PyTables and HDF5: Massive overhead for tree data

Question

Ok, so I have found a way to massively reduce the file size. The point is, despite my prior believes, PyTables does NOT apply compression per default.

You can achieve this by using Filters.

Here is an example how that works:

   import pytables as pt

   hdf5_file = pt.openFile(filename = 'myhdf5file.h5', 
                           mode='a', 
                           title='How to compress data') 
   # for pytables >= 3 the method is called `open_file`, 
   # other methods are renamed analogously

   myfilters = Filters(complevel=9, complib='zlib')

   mydescitpion = {'mycolumn': pt.IntCol()} # Simple 1 column table

   mytable = hdf5_file.createTable(where='/', name='mytable',
                                     description=mydescription,
                                     title='My Table',
                                     filters=myfilters)
   #Now you can happily fill the table...

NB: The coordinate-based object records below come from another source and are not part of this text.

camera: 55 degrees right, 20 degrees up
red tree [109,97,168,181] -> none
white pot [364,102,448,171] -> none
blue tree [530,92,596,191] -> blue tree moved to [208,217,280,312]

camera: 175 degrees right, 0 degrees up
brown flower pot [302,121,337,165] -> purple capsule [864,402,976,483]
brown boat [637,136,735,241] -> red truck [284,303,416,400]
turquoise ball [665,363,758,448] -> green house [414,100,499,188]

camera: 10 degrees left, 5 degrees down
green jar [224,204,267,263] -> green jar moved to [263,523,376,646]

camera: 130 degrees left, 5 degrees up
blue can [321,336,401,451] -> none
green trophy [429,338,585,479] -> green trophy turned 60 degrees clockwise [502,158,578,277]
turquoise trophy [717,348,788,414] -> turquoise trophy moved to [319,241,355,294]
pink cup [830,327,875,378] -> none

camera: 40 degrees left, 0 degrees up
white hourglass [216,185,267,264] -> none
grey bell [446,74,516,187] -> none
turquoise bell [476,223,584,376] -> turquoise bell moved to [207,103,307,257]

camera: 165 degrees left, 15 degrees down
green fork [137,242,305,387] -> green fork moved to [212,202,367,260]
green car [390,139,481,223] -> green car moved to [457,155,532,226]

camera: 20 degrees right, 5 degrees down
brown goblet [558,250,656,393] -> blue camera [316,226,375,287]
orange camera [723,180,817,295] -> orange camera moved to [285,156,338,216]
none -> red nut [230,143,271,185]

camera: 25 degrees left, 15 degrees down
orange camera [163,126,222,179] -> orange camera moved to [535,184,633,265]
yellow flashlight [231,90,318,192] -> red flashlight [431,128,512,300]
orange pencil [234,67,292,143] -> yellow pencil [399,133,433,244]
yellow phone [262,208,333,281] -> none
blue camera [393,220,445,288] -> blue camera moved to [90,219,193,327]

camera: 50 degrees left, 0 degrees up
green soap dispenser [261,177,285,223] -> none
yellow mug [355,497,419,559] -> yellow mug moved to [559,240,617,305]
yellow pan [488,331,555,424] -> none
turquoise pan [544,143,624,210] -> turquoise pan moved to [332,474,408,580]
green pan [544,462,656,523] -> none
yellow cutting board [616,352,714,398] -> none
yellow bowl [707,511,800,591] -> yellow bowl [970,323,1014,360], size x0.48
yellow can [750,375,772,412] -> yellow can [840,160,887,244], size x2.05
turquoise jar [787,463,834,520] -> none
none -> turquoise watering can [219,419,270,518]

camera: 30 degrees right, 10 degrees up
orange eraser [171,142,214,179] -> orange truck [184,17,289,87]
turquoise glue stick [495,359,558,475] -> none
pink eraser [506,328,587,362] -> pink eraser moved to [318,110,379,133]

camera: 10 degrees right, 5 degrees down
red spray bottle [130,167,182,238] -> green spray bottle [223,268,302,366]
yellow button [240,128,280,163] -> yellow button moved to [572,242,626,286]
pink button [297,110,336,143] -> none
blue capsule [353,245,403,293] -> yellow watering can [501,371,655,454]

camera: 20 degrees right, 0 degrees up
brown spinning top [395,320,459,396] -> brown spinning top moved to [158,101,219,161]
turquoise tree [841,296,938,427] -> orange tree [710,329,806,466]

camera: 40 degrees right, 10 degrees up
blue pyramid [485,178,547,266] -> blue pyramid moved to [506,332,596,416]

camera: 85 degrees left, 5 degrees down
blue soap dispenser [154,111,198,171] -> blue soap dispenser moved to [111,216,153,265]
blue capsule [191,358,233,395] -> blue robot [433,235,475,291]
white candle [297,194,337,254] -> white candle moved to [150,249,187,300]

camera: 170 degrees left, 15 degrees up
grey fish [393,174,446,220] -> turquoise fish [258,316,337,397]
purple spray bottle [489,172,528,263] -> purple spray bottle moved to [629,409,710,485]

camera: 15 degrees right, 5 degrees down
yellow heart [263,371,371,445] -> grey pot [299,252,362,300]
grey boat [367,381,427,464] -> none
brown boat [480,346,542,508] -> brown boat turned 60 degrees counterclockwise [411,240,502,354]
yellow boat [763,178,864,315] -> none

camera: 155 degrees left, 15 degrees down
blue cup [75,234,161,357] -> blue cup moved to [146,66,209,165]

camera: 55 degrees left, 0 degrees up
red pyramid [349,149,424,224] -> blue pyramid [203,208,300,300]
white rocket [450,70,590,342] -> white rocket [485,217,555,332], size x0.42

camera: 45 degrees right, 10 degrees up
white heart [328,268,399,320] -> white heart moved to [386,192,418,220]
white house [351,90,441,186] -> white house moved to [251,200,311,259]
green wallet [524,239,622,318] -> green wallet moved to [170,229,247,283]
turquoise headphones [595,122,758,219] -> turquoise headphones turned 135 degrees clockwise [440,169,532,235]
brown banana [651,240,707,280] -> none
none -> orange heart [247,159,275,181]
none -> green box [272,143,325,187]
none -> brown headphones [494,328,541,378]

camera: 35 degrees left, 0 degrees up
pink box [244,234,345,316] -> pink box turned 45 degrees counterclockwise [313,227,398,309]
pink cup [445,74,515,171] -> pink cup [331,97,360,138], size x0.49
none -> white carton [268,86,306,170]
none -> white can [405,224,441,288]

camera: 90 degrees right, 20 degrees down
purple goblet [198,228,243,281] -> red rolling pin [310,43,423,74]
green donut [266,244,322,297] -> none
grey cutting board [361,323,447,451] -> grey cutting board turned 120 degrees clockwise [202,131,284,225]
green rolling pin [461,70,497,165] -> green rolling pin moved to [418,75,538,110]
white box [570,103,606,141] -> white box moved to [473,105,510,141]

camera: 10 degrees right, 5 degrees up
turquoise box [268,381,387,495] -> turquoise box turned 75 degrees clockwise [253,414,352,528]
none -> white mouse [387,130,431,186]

The important line here is Filters(complevel=9, complib='zlib'). It specifies the compression level complevel and the compression algorithm complib. Per default the level is set to 0, that means compression is disabled, whereas 9 is the highest compression level. For details on how compression works: HERE IS A LINK TO THE REFERENCE.

Next time, I better stick to RTFM :-) (although I did, but I missed the line "One of the beauties of PyTables is that it supports compression on tables and arrays, although it is not used by default")